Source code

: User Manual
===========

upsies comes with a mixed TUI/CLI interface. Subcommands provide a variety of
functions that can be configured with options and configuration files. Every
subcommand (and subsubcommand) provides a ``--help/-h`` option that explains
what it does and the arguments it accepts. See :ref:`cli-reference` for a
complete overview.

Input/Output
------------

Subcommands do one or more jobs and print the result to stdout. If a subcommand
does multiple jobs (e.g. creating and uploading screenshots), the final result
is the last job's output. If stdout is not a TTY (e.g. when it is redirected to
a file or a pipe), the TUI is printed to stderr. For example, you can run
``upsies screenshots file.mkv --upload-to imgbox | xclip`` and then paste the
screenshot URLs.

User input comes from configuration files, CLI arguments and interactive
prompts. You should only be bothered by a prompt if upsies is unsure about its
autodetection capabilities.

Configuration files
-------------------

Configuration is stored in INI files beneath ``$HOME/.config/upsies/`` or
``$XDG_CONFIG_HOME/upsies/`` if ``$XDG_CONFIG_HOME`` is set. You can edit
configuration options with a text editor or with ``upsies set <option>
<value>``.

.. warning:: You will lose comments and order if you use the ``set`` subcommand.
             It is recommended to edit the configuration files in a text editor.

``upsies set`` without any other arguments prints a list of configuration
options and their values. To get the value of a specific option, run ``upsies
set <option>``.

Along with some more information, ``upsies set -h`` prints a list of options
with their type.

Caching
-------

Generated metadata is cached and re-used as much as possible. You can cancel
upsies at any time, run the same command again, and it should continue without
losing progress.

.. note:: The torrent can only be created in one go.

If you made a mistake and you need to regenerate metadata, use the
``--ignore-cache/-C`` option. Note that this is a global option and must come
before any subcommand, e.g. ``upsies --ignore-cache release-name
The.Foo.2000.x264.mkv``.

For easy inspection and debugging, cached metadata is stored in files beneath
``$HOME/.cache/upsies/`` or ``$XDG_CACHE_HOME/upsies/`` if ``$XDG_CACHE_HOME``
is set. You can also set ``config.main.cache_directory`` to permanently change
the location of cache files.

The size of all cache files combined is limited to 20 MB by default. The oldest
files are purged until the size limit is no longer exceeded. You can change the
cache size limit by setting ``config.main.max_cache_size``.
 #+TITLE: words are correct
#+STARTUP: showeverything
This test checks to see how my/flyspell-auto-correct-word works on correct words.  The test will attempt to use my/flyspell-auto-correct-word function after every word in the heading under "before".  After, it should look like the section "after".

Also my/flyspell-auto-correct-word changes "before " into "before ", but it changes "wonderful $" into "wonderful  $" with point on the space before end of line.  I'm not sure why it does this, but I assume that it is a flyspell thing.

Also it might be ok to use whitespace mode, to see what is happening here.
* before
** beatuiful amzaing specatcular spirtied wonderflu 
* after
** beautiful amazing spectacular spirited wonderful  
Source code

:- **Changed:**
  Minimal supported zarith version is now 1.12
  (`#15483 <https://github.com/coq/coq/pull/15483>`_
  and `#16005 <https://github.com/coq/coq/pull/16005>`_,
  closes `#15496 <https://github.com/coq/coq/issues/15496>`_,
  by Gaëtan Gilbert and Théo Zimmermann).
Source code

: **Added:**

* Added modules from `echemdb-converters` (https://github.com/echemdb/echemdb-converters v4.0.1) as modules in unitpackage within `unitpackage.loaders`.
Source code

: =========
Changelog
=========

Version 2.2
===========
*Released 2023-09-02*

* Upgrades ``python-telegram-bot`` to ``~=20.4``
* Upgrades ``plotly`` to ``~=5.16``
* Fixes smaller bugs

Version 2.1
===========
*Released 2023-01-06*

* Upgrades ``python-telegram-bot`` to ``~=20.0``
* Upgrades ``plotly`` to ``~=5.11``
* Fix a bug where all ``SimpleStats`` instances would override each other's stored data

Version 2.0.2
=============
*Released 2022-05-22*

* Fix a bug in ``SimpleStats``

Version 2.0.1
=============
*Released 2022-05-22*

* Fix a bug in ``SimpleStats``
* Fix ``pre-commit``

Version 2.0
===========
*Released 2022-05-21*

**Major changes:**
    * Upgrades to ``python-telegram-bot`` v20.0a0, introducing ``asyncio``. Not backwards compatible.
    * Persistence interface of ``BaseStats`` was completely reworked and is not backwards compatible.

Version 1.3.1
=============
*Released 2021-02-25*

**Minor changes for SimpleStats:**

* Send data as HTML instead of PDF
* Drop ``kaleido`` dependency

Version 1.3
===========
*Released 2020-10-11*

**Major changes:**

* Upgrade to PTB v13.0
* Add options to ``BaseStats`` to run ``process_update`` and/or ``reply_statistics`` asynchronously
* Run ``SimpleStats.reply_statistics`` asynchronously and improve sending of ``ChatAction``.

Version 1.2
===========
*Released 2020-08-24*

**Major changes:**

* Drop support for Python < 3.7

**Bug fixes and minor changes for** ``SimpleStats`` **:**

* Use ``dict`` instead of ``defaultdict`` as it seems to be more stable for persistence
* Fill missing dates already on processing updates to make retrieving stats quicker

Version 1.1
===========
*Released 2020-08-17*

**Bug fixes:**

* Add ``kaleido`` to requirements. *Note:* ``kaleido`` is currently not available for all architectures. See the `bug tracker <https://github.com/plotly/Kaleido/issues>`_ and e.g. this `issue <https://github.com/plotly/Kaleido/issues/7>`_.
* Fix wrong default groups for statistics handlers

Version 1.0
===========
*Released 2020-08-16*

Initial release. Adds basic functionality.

-*-*-

### Requirement:
Output, from the data above, the lines from the line with "does multiple jobs" to the line with "For easy inspection" exactly as they stand, both ends included and nothing else.

### Answer to the exercise:
does multiple jobs (e.g. creating and uploading screenshots), the final result
is the last job's output. If stdout is not a TTY (e.g. when it is redirected to
a file or a pipe), the TUI is printed to stderr. For example, you can run
``upsies screenshots file.mkv --upload-to imgbox | xclip`` and then paste the
screenshot URLs.

User input comes from configuration files, CLI arguments and interactive
prompts. You should only be bothered by a prompt if upsies is unsure about its
autodetection capabilities.

Configuration files
-------------------

Configuration is stored in INI files beneath ``$HOME/.config/upsies/`` or
``$XDG_CONFIG_HOME/upsies/`` if ``$XDG_CONFIG_HOME`` is set. You can edit
configuration options with a text editor or with ``upsies set <option>
<value>``.

.. warning:: You will lose comments and order if you use the ``set`` subcommand.
             It is recommended to edit the configuration files in a text editor.

``upsies set`` without any other arguments prints a list of configuration
options and their values. To get the value of a specific option, run ``upsies
set <option>``.

Along with some more information, ``upsies set -h`` prints a list of options
with their type.

Caching
-------

Generated metadata is cached and re-used as much as possible. You can cancel
upsies at any time, run the same command again, and it should continue without
losing progress.

.. note:: The torrent can only be created in one go.

If you made a mistake and you need to regenerate metadata, use the
``--ignore-cache/-C`` option. Note that this is a global option and must come
before any subcommand, e.g. ``upsies --ignore-cache release-name
The.Foo.2000.x264.mkv``.

For easy inspection and debugging, cached metadata is stored in files beneath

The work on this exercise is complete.